Further investigation found that Every Man for Himself had received heaps of praise in its day, much of it having to do with the author having set the novel in his home and native land:
Many Canadian writers like to tell a story of any country but Canada. They seem to forget that nothing better can be offered than a background of our own country. Not so Hopkins Moorhouse, author of "Every Man for Himself." It is a yarn punctuated with some rapid-fire detective work and a real romance — the whole thing is put together with a skill of a Victor Hugo.

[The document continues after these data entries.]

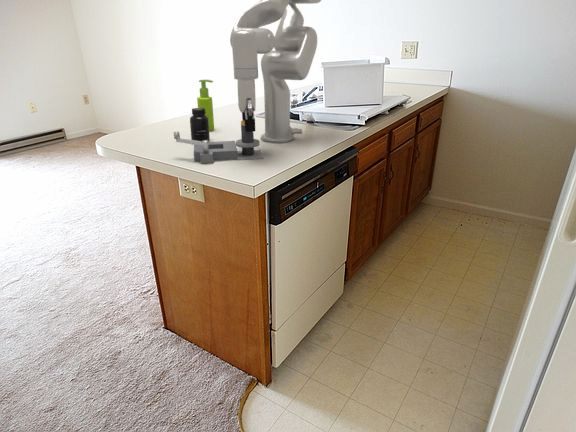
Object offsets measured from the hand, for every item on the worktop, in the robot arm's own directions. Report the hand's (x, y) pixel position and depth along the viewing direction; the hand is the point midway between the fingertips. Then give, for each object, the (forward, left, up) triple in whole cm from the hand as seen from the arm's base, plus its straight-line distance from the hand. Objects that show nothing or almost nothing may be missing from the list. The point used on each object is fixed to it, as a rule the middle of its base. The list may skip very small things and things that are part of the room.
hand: (248, 127), depth 137 cm
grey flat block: (+11, 0, -9) cm, 15 cm away
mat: (0, +1, -9) cm, 9 cm away
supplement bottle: (+16, -20, -10) cm, 28 cm away
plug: (+1, +1, -9) cm, 9 cm away
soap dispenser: (+13, -36, -10) cm, 40 cm away
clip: (+19, +3, -6) cm, 20 cm away
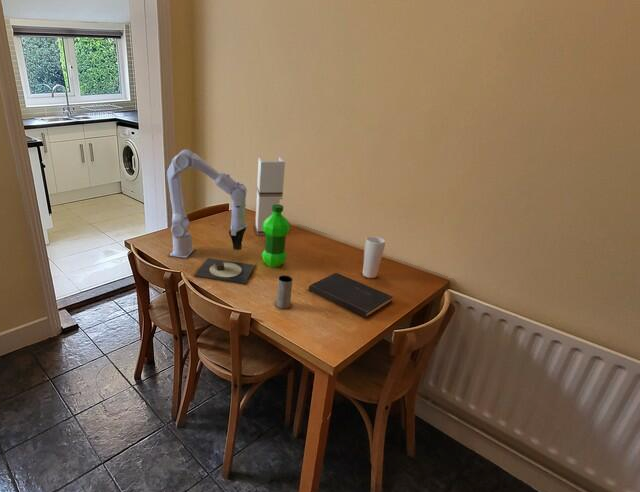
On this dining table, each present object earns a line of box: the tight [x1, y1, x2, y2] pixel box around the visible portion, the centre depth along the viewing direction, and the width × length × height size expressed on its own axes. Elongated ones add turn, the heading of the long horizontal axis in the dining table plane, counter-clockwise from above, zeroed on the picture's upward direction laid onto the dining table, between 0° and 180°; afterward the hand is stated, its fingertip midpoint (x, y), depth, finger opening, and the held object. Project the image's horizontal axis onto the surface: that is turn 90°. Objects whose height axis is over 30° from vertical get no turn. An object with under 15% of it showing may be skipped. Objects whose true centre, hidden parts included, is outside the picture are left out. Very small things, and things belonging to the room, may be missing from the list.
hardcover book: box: [308, 272, 394, 319], centre depth 144 cm, size 16×23×2 cm
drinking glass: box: [362, 236, 386, 279], centre depth 156 cm, size 7×7×15 cm
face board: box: [194, 258, 256, 285], centre depth 163 cm, size 16×20×1 cm
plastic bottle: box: [261, 204, 291, 268], centre depth 163 cm, size 10×10×25 cm
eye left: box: [215, 262, 224, 271], centre depth 163 cm, size 4×4×2 cm
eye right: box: [232, 243, 243, 251], centre depth 172 cm, size 4×4×2 cm
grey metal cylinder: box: [276, 275, 293, 309], centre depth 137 cm, size 4×4×10 cm
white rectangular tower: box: [254, 156, 286, 236], centre depth 194 cm, size 11×11×35 cm
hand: (237, 245), depth 172 cm, fingers closed on eye right, 3 cm apart
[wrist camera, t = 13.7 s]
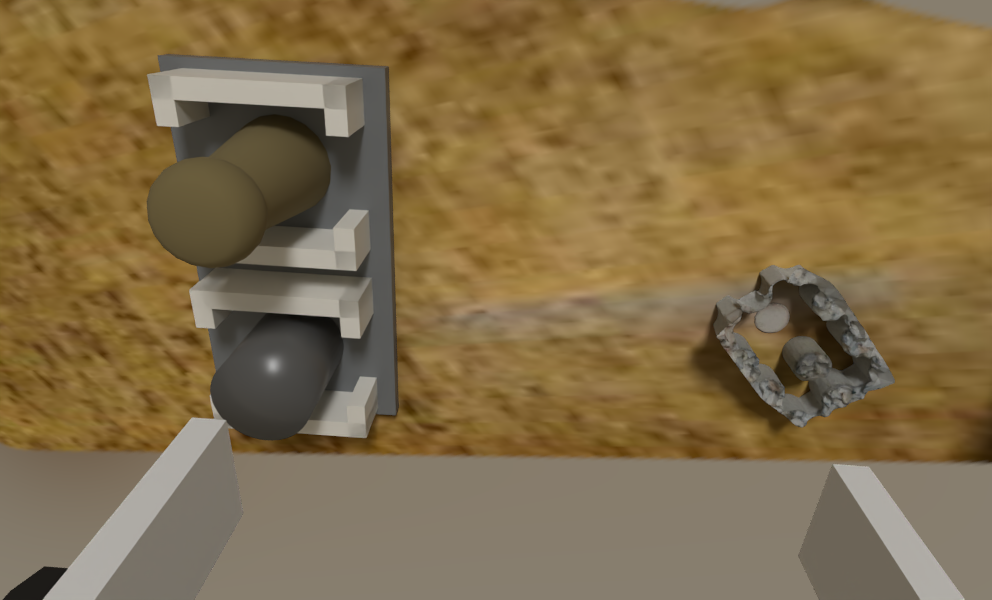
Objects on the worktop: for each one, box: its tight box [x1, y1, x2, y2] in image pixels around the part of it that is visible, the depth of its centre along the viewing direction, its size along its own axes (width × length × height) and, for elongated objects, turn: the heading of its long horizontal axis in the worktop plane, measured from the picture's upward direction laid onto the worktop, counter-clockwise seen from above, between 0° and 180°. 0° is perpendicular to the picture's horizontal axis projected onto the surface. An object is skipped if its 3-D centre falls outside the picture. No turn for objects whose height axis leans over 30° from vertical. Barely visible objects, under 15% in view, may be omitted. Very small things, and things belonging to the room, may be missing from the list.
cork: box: [147, 114, 331, 268], centre depth 32 cm, size 6×6×11 cm
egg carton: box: [713, 265, 895, 427], centre depth 40 cm, size 11×8×4 cm
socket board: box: [147, 54, 399, 440], centre depth 37 cm, size 13×24×8 cm, turn 177°
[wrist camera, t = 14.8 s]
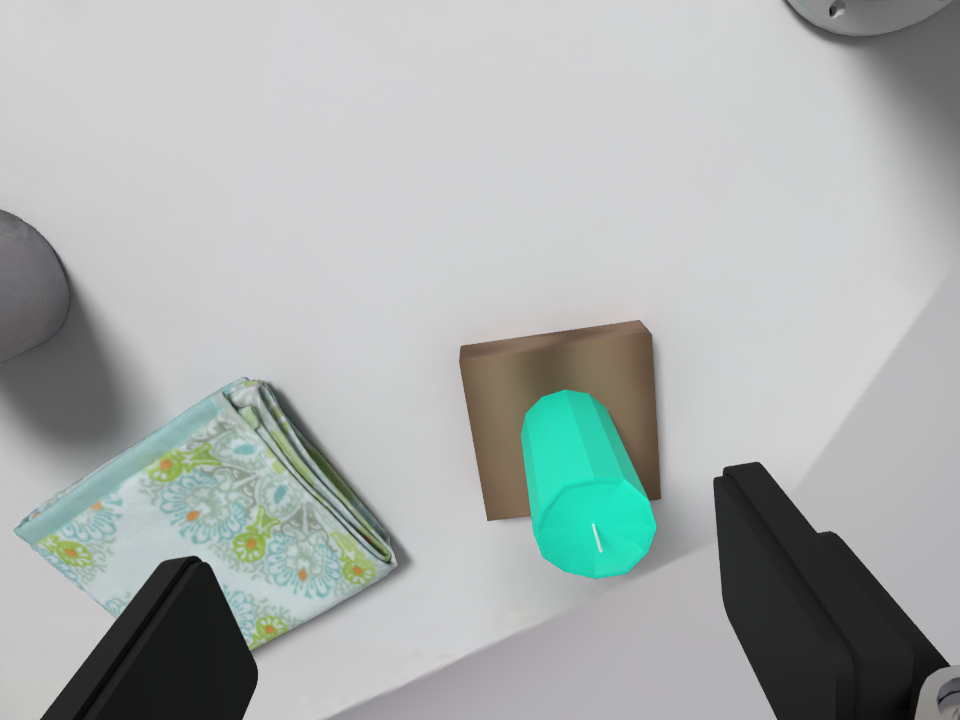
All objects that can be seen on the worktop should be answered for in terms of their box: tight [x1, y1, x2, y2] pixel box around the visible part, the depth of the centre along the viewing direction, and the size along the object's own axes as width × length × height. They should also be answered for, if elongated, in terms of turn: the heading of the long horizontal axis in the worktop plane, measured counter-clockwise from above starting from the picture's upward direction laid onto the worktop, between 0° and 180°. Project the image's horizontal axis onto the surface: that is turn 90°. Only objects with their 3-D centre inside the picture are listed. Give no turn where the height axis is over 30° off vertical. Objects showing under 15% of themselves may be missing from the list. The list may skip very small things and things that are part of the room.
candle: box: [521, 390, 657, 579], centre depth 33 cm, size 6×6×12 cm
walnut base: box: [459, 320, 661, 521], centre depth 40 cm, size 12×12×3 cm
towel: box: [14, 377, 398, 651], centre depth 43 cm, size 18×21×5 cm
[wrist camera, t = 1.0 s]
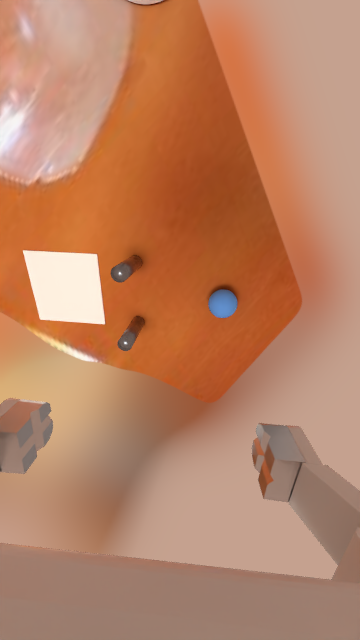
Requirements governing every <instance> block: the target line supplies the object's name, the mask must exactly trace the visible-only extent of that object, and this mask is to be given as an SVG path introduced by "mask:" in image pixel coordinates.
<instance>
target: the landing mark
mask: <svg viewBox="0 0 360 640" xmlns="http://www.w3.org/2000/svg"><path fill="white" fill-rule="evenodd" d="M23 253H24V257H25V261H26V265H27V269H28V273H29V277H30V281H31V285H32V289H33V293H34V297H35V301H36V305H37V309H38V313H39V317H40V319H41V320H55V321H68V322H82V323H95V324H105V316H104V307H103V299H102V290H101V282H100V273H99V265H98V256H97V254H86V253H67V252H47V251H28V250H23Z"/></svg>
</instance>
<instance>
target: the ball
mask: <svg viewBox="0 0 360 640" xmlns="http://www.w3.org/2000/svg"><path fill="white" fill-rule="evenodd" d="M208 305H209V309H210V311H211V313H212V314H213V315H215V316H216V317H219V318H226V317H229V316H231V315H232V314H233V313H234V312H235V311H236V308H237V299H236V296H235V295H234V294H233V293H232V292H231V291H229V290H225V289H222V290H218V291H216V292H214V293H213V294H212V295H211V297H210V299H209V303H208Z"/></svg>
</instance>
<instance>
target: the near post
mask: <svg viewBox="0 0 360 640" xmlns="http://www.w3.org/2000/svg"><path fill="white" fill-rule="evenodd" d="M141 266H142V259H141V258H140V257H139V256H137V255H133V256H131V257H129V258H128V259H126V260H125V261H123V262H121V263H120V264H118V265H116V266H115V267H113V268H112V270H111V276H112V278H113V279H114V280H115V281H116V282H124V281H125V280H126V279H127V278H128V277H130V276H131V275H132V274H133V273H134V272H135V271H136V270H138V269H139V268H140V267H141Z"/></svg>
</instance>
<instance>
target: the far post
mask: <svg viewBox="0 0 360 640" xmlns="http://www.w3.org/2000/svg"><path fill="white" fill-rule="evenodd" d="M143 325H144V319H143V318H142V317H140V316H136V317H134V318H133V320H132V321H131V323H130V324H129V326H128V327H127V329H126V330H125V332H124V333H123V335H122V336H121V338H120V339H119V341H118V347H119V348H120V349H121V350H123V351H128V350H130V349H131V347H132V346H133V344H134V342H135V340H136V338H137V336H138V334H139V333H140V331H141V329H142V327H143Z"/></svg>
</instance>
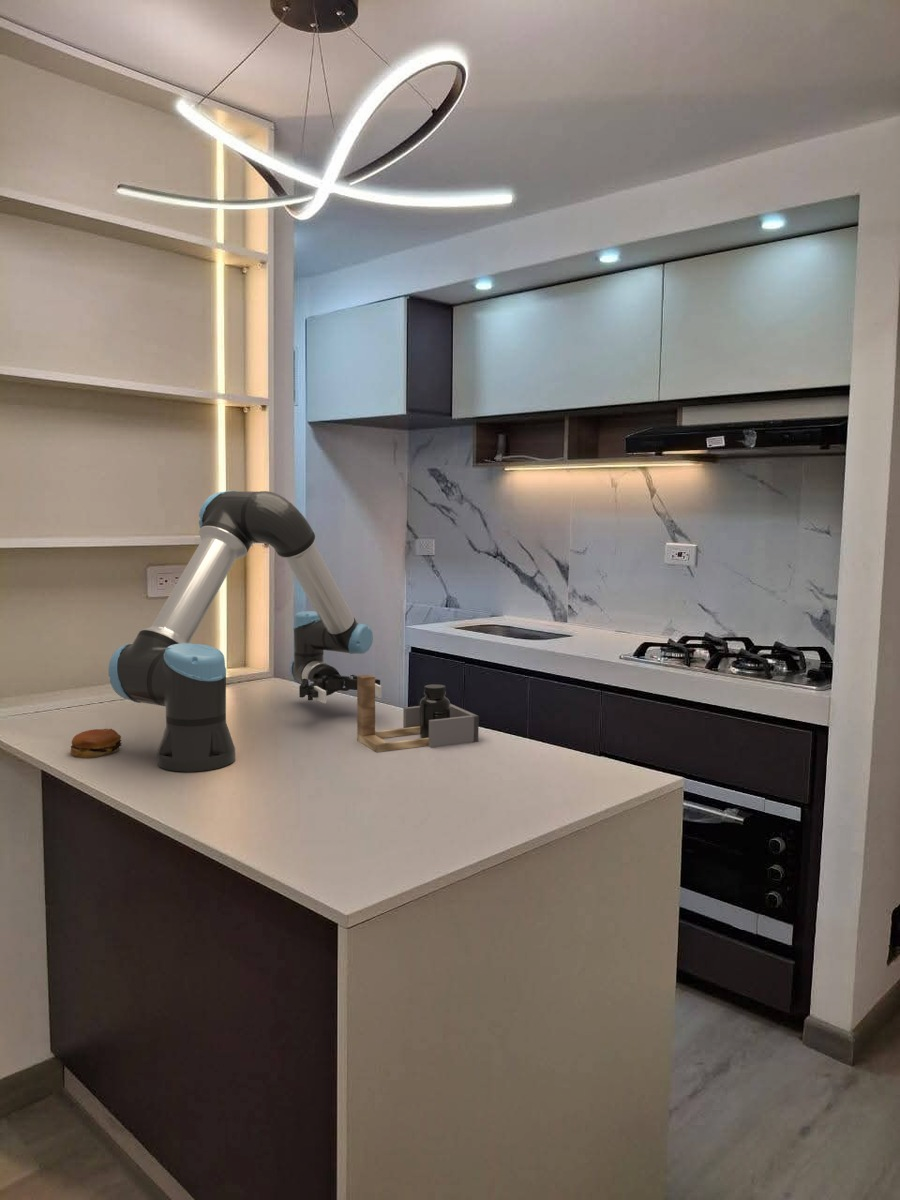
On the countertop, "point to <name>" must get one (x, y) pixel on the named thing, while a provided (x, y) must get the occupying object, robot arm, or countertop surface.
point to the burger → (95, 743)
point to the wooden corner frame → (367, 722)
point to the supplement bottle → (433, 707)
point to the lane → (446, 726)
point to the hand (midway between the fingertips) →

—Bookseller & Stationer, August 1920
This book is not intended for the school library but is a wonderfully good story, full of action — a fine cure for teacher's "brain fag."
—The School, September 1920
A bully of a Canadian novel of mystery, romance and political intrigue, with a smashing climax ... The local color of this novel, so thoroughly Canadian in its setting and tone is one of the most fascinating features.
—The Grain Growers' Guide, 8 December 1920
The book is a sit-up-till-you-get-to-the-last-word work, fresh as a new
pin with a characterization wholly Canadian.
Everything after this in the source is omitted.